Les effondrements de barrages ou de digues, comparables à celui qui vient de survenir au Laos, sont fréquents dans le monde, et particulièrement en Asie. Voici les plus meurtriers depuis 60 ans:

Chine: quelque 20 000 personnes sont tuées, en août 1975, après la rupture des barrages retenant les réservoirs de Banqiao et Shimantan dans la province centrale du Henan. La catastrophe ne sera révélée qu’en 1997 par le quotidien de langue anglaise China daily.

En août 1998, dans la province voisine du Hubei, des centaines de personnes, dont 150 soldats, trouvent la mort après qu’une digue, située à proximité du Yang Tsé, eut cédé sur plus de 700 mètres.

Inde: Dans l’ouest du pays, quelque 1300 personnes périssent en août 1979 lors de la rupture d’un barrage près de la ville de Morvi (état du Gujarat), suite à des pluies torrentielles. Des estimations non officielles font état de près de 25 000 morts.

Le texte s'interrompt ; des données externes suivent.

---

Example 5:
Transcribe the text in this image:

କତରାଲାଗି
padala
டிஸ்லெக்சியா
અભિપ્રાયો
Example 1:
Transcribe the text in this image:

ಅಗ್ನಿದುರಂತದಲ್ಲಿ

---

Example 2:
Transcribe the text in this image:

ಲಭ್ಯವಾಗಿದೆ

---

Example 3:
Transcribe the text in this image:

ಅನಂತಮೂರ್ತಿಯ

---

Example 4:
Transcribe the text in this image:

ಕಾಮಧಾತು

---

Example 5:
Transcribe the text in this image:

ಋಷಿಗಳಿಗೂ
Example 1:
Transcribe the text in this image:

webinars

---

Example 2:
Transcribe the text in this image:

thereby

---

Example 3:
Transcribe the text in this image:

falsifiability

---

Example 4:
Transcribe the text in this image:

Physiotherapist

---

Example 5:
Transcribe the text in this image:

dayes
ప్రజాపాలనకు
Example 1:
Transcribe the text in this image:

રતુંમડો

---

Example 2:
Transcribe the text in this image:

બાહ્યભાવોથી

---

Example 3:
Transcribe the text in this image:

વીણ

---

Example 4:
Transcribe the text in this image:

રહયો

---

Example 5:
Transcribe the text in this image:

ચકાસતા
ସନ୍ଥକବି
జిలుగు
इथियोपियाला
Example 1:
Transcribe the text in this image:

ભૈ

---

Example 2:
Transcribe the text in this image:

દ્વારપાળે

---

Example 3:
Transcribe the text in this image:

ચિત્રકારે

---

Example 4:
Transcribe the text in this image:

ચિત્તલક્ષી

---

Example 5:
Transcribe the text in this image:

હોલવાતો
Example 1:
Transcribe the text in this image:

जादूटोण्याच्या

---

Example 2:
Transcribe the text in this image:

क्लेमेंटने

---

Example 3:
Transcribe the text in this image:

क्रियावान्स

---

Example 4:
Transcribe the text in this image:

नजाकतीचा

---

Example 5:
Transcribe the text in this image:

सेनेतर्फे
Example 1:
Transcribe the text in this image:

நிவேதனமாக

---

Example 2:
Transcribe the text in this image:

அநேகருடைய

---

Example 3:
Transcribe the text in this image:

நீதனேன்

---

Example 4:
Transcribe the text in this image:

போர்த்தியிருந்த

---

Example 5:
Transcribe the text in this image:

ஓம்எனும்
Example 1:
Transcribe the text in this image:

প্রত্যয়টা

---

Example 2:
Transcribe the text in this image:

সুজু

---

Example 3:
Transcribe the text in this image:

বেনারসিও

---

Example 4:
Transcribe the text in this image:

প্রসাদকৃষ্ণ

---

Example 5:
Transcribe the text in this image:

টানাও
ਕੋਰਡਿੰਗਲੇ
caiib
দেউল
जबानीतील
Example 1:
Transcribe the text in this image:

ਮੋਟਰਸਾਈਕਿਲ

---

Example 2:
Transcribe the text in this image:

Sri Lanka: en avril 1986, un barrage d’irrigation cède à Kantalai (nord-est), faisant près de 120 morts et disparus selon un bilan officiel, 2500 selon la Croix-Rouge.

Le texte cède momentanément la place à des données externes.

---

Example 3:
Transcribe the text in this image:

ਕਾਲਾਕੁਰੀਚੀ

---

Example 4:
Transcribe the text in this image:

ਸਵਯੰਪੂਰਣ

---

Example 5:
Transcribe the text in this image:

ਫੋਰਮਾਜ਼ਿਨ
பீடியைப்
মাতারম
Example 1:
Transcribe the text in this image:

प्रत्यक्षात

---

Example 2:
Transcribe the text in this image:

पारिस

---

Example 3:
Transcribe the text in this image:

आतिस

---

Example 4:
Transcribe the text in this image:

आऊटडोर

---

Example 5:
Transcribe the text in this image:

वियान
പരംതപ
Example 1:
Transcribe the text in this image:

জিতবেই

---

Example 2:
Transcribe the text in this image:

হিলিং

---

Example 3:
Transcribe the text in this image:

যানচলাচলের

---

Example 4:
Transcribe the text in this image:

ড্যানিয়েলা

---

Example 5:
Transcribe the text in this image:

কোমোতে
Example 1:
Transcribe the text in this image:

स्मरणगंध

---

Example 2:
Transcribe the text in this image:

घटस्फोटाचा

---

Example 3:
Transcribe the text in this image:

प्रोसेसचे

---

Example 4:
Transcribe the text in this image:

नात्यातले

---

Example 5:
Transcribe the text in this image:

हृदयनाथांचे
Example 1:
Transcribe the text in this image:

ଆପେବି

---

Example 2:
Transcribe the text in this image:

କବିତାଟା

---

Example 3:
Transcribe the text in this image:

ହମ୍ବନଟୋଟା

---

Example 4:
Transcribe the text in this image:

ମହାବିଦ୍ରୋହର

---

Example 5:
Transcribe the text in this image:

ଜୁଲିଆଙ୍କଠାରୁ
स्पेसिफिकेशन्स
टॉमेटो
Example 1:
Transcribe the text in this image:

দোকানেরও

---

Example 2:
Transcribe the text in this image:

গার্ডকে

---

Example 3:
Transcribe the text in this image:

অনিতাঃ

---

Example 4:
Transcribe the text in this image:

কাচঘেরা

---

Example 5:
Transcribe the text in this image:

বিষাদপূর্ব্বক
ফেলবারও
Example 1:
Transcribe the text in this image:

Kirghizstan: en juillet 1998, la rupture d’un barrage de montagne, miné par la fonte des neiges et de fortes pluies, provoque une brutale montée des eaux des rivières Shakhimardan et Aksu et des inondations catastrophiques: plus de 90 personnes périssent dans une enclave ouzbèke et au moins une douzaine au Kirghizstan, selon les bilans officiels. Mais la Croix rouge fait état de 500 à 600 personnes disparues.

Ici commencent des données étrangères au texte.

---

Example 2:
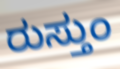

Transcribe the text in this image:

ರುಸ್ತುಂ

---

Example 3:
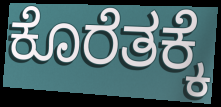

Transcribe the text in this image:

ಕೊರೆತಕ್ಕೆ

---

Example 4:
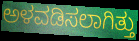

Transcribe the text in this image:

ಅಳವಡಿಸಲಾಗಿತ್ತು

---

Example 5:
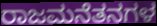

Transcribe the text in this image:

ರಾಜಮನೆತನಗಳ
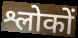
श्लोकों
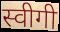
स्वीगी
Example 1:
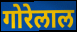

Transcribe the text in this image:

गोरेलाल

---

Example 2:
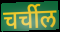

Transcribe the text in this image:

चर्चील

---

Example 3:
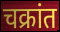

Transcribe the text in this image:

चक्रांत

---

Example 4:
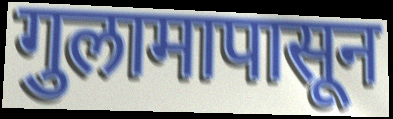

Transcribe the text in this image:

गुलामापासून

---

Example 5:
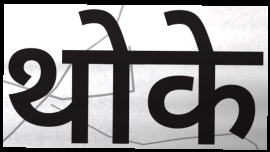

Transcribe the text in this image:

थोके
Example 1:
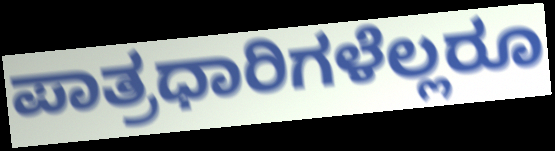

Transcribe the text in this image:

ಪಾತ್ರಧಾರಿಗಳೆಲ್ಲರೂ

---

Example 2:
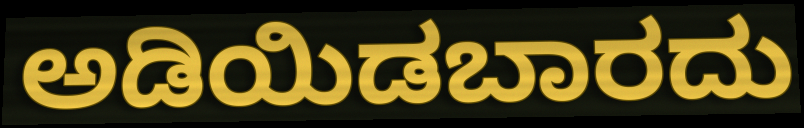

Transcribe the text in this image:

ಅಡಿಯಿಡಬಾರದು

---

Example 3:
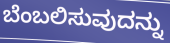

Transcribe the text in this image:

ಬೆಂಬಲಿಸುವುದನ್ನು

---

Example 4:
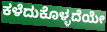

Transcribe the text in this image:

ಕಳೆದುಕೊಳ್ಳದೆಯೇ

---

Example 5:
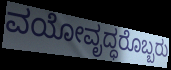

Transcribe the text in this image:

ವಯೋವೃದ್ಧರೊಬ್ಬರು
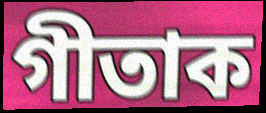
গীতাক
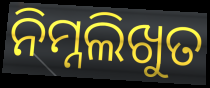
ନିମ୍ନଲିଖୁତ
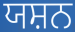
ਯਸ਼ਨ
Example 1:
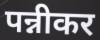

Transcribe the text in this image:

पन्नीकर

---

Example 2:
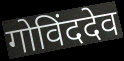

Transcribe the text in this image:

गोविंददेव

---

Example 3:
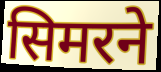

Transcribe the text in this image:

सिमरने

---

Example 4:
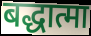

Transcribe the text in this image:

बद्धात्मा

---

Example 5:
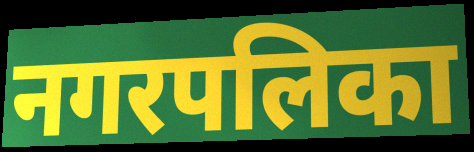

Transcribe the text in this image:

नगरपलिका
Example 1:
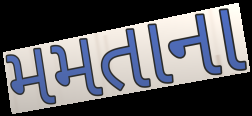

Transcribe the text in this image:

મમતાના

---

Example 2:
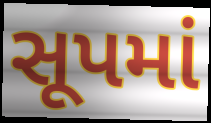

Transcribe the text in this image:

સૂપમાં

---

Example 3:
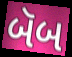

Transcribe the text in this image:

બૅબ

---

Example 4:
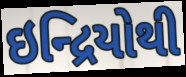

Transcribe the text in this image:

ઇન્દ્રિયોથી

Népal: près de la frontière indienne, la rupture d’un barrage sur le fleuve Bhakera fait 500 disparus en juillet 1978.

Italie: le 9 octobre 1963, la montagne surplombant la digue de Vajont, dans les Dolomites (nord-est), lâche brutalement et plus de 250 millions de mètres cubes de roche et de terre se détachent et tombent dans le lac de retenue. Une vague haute de 250 mètres rase plusieurs villages, engloutis sous un déluge d’eau: 2118 morts.

États-Unis: le 29 août 2005, lors du passage du cyclone Katrina, les digues surplombant la Nouvelle-Orléans (sud) s’écroulent sous le poids des eaux, inondant 80% de la ville et faisant au moins 1100 morts.

Brésil: un millier de personnes périssent, en mars 1960, dans l’État de Ceara (nord-est), après la rupture d’un barrage de l’Oros.

France: le 2 décembre 1959, 423 personnes périssent dans le sud du pays, lorsque le barrage de Malpasset en amont de Fréjus (Var) rompt, laissant échapper 50 millions de m3 d’eau qui déferlent à 70 km/h dans la vallée encaissée du Reyran.